* WORK ITEM
Would you copy out each line of the records below that includes the word "Rendered"?

* DATASET CONTENT
────

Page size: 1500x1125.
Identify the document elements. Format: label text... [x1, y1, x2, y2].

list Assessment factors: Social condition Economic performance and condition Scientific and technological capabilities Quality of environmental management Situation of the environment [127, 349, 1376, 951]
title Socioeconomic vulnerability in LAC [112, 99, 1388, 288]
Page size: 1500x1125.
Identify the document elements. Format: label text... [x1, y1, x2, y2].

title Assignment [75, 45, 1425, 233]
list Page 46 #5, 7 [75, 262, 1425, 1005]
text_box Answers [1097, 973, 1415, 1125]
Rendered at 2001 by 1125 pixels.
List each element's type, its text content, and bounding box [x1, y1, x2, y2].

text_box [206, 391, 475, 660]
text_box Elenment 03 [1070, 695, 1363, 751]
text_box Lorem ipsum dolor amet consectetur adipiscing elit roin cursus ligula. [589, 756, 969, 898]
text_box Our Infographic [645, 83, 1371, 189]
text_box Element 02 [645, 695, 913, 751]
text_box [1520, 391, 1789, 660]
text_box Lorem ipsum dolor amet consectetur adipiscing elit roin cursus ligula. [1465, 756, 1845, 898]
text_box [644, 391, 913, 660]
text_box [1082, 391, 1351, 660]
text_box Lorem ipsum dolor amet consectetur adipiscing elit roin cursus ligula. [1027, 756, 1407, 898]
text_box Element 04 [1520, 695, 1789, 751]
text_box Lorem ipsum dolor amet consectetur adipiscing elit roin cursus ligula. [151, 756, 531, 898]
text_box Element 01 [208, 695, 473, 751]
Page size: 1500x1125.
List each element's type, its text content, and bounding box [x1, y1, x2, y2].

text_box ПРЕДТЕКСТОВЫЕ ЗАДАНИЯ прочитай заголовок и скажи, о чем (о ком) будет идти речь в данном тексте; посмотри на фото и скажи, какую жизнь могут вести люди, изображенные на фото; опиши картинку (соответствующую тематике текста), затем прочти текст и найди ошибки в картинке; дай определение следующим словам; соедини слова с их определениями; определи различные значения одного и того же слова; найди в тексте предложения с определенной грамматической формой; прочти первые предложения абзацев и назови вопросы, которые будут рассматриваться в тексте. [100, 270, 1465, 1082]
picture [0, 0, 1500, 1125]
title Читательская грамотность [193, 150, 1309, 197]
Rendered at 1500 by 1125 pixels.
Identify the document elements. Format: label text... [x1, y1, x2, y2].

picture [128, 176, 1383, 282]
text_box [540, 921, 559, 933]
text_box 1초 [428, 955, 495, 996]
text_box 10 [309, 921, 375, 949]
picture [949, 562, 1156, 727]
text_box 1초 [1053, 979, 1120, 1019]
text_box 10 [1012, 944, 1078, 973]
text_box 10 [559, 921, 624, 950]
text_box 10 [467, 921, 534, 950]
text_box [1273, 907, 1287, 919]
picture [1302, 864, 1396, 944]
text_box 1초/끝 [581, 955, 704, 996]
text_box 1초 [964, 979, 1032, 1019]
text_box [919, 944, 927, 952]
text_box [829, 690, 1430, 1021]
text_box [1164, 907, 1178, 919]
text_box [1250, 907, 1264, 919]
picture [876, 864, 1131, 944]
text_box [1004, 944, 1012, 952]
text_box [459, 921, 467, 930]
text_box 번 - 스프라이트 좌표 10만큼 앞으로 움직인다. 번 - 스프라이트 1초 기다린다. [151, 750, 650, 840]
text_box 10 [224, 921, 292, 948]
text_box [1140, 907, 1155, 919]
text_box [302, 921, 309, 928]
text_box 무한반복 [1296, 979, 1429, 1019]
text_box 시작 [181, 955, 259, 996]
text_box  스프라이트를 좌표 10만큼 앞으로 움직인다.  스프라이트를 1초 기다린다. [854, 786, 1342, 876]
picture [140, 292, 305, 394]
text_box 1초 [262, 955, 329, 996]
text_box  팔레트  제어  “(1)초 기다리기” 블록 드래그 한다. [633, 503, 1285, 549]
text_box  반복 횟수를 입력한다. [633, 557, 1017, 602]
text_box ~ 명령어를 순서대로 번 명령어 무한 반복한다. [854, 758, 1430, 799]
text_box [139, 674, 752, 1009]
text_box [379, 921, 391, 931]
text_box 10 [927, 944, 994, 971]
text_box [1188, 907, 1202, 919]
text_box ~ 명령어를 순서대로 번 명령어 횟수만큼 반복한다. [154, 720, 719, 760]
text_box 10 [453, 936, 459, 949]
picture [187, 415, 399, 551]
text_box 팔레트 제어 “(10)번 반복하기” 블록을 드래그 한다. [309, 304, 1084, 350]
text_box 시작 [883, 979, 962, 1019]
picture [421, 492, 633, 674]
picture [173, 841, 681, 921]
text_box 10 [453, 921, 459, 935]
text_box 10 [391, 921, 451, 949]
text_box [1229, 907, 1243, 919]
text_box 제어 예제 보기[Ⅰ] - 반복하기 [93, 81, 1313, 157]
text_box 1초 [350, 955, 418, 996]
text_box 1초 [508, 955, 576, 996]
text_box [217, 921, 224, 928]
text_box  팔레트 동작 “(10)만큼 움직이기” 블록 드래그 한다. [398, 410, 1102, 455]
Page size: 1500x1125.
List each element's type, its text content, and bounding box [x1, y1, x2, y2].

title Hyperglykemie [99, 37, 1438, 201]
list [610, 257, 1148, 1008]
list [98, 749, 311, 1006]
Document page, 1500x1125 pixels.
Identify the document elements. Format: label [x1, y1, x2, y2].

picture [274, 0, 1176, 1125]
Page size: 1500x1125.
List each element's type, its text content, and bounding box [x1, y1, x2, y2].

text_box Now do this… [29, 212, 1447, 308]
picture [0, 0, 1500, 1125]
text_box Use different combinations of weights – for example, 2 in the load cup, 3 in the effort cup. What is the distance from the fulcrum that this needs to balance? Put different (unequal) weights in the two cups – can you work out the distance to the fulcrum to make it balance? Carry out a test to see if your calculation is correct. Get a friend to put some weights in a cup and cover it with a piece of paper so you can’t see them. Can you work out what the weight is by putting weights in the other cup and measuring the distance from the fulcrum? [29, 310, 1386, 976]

────

* WRITTEN ANSWER
Rendered at 2001 by 1125 pixels.
Rendered at 1500 by 1125 pixels.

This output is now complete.